Monday, March 07, 2011




Recado eleitoral dado com correção

Pedro J. Bondaczuk

A situação econômica e social em El Salvador, que já era de suma gravidade antes da ocorrência do devastador terremoto da semana passada, que arrasou 75% da sua capital, se tornou calamitosa. Sete anos de guerra civil causaram danos irreparáveis a esse povo, reduzindo essa minúsculas República centro-americana, a menor territorialmente e a mais populosa da região, à mais completa miséria.
Conforme inúmeros relatórios internacionais, antes do sismo, 75% dos salvadorenhos viviam abaixo das condições mínimas de pobreza.

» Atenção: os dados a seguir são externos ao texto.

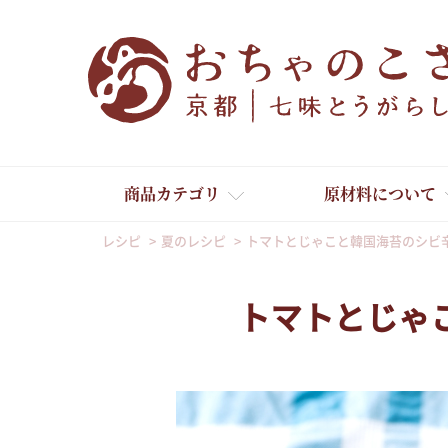
商品カテゴリ
原材料について
レシピ
夏のレシピ
トマトとじゃこと韓国海苔のシビ
トマトとじゃ
舞妓はんひぃ～ひぃ～
京の一味とうがらし
京の七味とうがらし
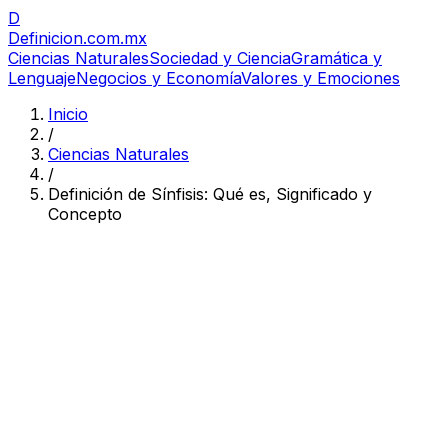
D
Definicion
.com.mx
Ciencias Naturales
Sociedad y Ciencia
Gramática y
Lenguaje
Negocios y Economía
Valores y Emociones
Inicio
/
Ciencias Naturales
/
Definición de Sínfisis: Qué es, Significado y
Concepto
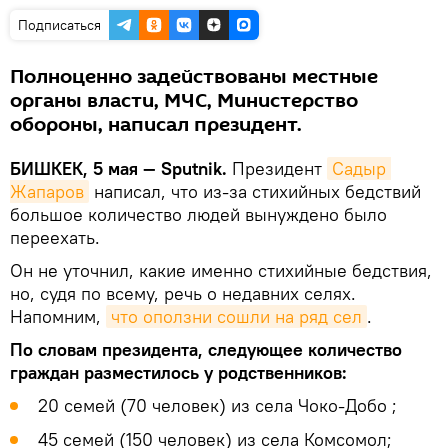
Подписаться
Полноценно задействованы местные
органы власти, МЧС, Министерство
обороны, написал президент.
БИШКЕК, 5 мая — Sputnik.
Президент
Садыр 
Жапаров
написал, что из-за стихийных бедствий
большое количество людей вынуждено было
переехать.
Он не уточнил, какие именно стихийные бедствия,
но, судя по всему, речь о недавних селях.
Напомним,
что оползни сошли на ряд сел
.
По словам президента, следующее количество
граждан разместилось у родственников:
20 семей (70 человек) из села Чоко-Добо ;
45 семей (150 человек) из села Комсомол;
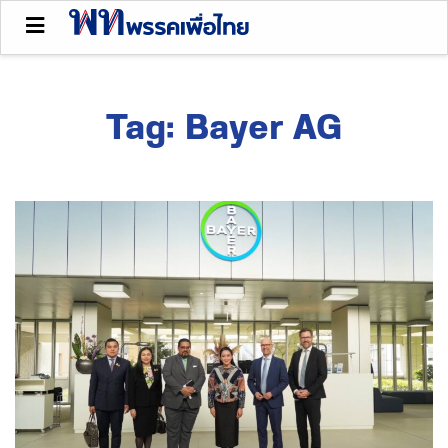
Tag:
Bayer AG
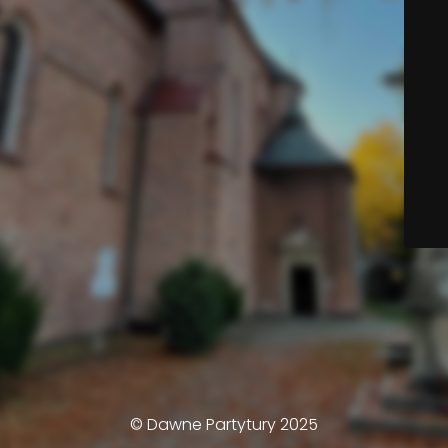
© Dawne Partytury 2025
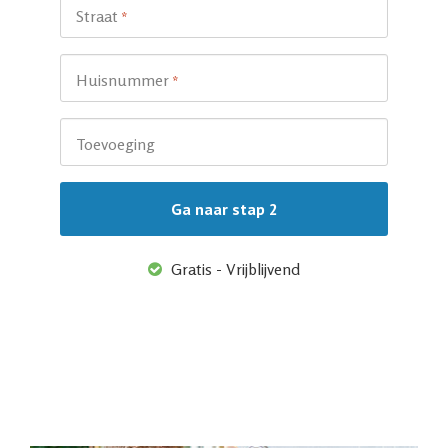
Straat
*
Huisnummer
*
Toevoeging
Gratis - Vrijblijvend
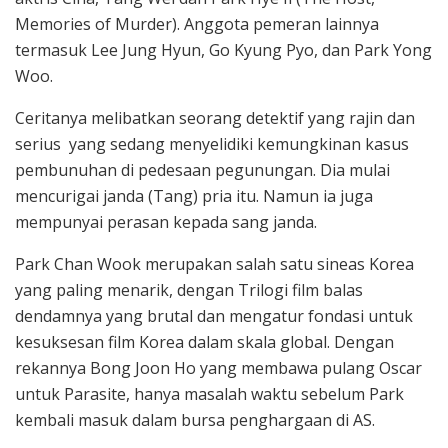
Memories of Murder). Anggota pemeran lainnya
termasuk Lee Jung Hyun, Go Kyung Pyo, dan Park Yong
Woo.
Ceritanya melibatkan seorang detektif yang rajin dan
serius yang sedang menyelidiki kemungkinan kasus
pembunuhan di pedesaan pegunungan. Dia mulai
mencurigai janda (Tang) pria itu. Namun ia juga
mempunyai perasan kepada sang janda.
Park Chan Wook merupakan salah satu sineas Korea
yang paling menarik, dengan Trilogi film balas
dendamnya yang brutal dan mengatur fondasi untuk
kesuksesan film Korea dalam skala global. Dengan
rekannya Bong Joon Ho yang membawa pulang Oscar
untuk Parasite, hanya masalah waktu sebelum Park
kembali masuk dalam bursa penghargaan di AS.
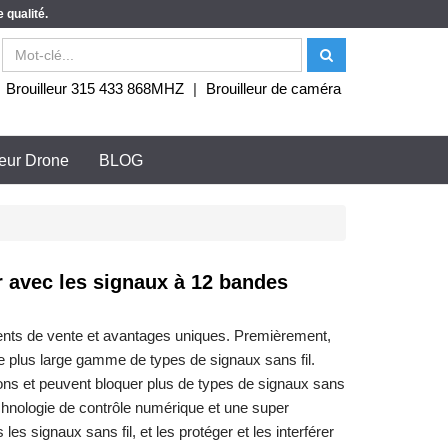
 qualité.
|
Brouilleur 315 433 868MHZ
|
Brouilleur de caméra
leur Drone
BLOG
er avec les signaux à 12 bandes
ents de vente et avantages uniques. Premièrement,
plus large gamme de types de signaux sans fil.
ations et peuvent bloquer plus de types de signaux sans
echnologie de contrôle numérique et une super
les signaux sans fil, et les protéger et les interférer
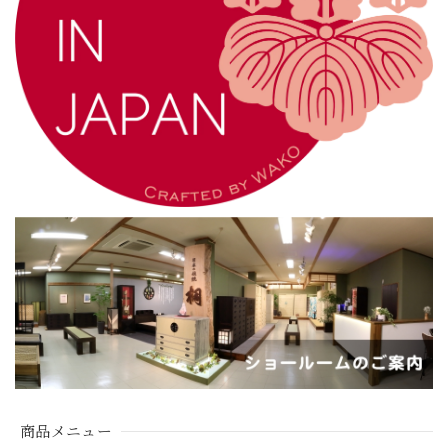
商品メニュー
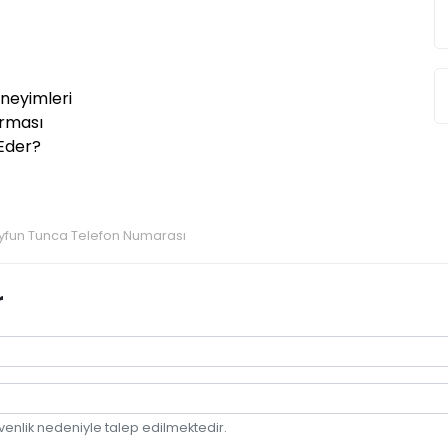
eneyimleri
urması
Eder?
yfun Tunca Telefon Numarası
r
venlik nedeniyle talep edilmektedir.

Ou seja, mal sobreviviam, subnutridos, desassistidos em termos de saúde pública e entregues à própria sorte. Ou melhor dizendo, ao próprio azar. E agora, o que será deles?
E qual a atitude que o mundo ocidental vai tomar diante das suas aflições? Os Estados Unidos, por exemplo, que se orgulhavam tanto, porque foi realizada uma eleição presidencial nesse país, sob o seu patrocínio, mesmo a República vivendo um conflito armado que já custou a vida de 50 a 70 mil pessoas, o que estavam fazendo até agora para que as causas da violência fossem atacadas e não somente suas conseqüências? Virtualmente, nada!
É verdade que o “pouco” dos norte-americanos é muito mais do que o “zero” de outras sociedades evoluídas. Os salvadorenhos, endividados até o pescoço com os banqueiros internacionais, com as exportações de seus três únicos produtos reduzidas à metade (café, algodão e açúcar), com a balança comercial crescentemente deficitária, com uma evasão de capitais equivalente à metade do Produto Interno Bruto e com uma taxa de desemprego e subemprego superior a 75%, virtualmente estavam sobrevivendo, até aqui, com os US$ 350 milhões anuais da ajuda proveniente de Washington. E apenas com isso.
Essa quantia, evidentemente, é uma ninharia e os mais necessitados, com certeza, jamais viram sequer a cor desse dinheiro. Se a situação já era tão calamitosa antes que a terra tremesse e que “em seis segundos trouxesse mais prejuízos do que os sete anos de guerra civil”, conforme palavras do presidente José Napoleon Duarte, agora ela configura uma autêntica tragédia nacional.
Os prejuízos materiais, oriundos do terremoto, podem ser estimados, bastante por baixo, em pelo menos US$ 1,8 bilhão. As cifras exatas devem ser pelo menos o dobro disso. Ou seja, a importância total do Produto Interno Bruto salvadorenho, que é a riqueza gerada por todos os seus cidadãos desde quando o país existe.
Para complicar tudo, o conflito armado está muito longe de acabar. Isso porque, a despeito de todas as demonstrações feitas por hábeis estrategistas militares de que não existem condições para que qualquer das partes vença a luta, ambos os lados parecem dispostos a ir às últimas conseqüências. Não por razões práticas ou por qualquer sentido de patriotismo.
Os motivos são, simplesmente, subjetivos. Prendem-se a estúpidas motivações ideológicas, como se um conjunto de enunciados filosóficos enchesse a barriga de alguém. Os salvadorenhos, certamente, estão pouco se lixando para as teorias ultrapassadas, posto que centenárias, de Karl Marx. Ou com os postulados de Keynes ou de qualquer outro economista capitalista que se deseje mencionar.
O que eles reivindicam é muito simples. É o direito ao trabalho e à justa remuneração. É o acesso ao ensino, à saúde pública e à esperança de que pelo menos as gerações mais jovens possam aspirar a um nível de vida mais digno, num clima de liberdade política e de justiça social. Que sistema ideológico permite isso é irrelevante.
A concentração de renda nesse país sempre foi um escândalo e nunca se constituiu em segredo para ninguém. Antes da guerra civil se dizia que toda a riqueza salvadorenha pertencia a somente 21 famílias. O restante, tinha que se contentar em viver de migalhas. Era lógico que isso não poderia perdurar, porque era imprudente, impudico, imoral, ilógico. E, no entanto, os tais “defensores da democracia e da liberdade” nunca fizeram nada para pressionar os governos ditatoriais desse país para que buscassem fazer as mudanças que o mínimo bom-senso recomendava.
O conflito armado era questão de tempo. Se não eclodisse em 1979, ocorreria no ano seguinte, ou no posterior, ou um mais adiante. O que vai acontecer aos salvadorenhos, doravante, vai depender muito da sinceridade dos que os podem ajudar. Não somente enviando donativos, mas, sobretudo, convocando esse povo à conciliação nacional e ao estabelecimento de regras sociais justas e negociadas que permitam uma convivência harmoniosa de sua gente.

(Comentário publicado na página 30, Variedades, do Correio Popular, em 21 de outubro de 1986).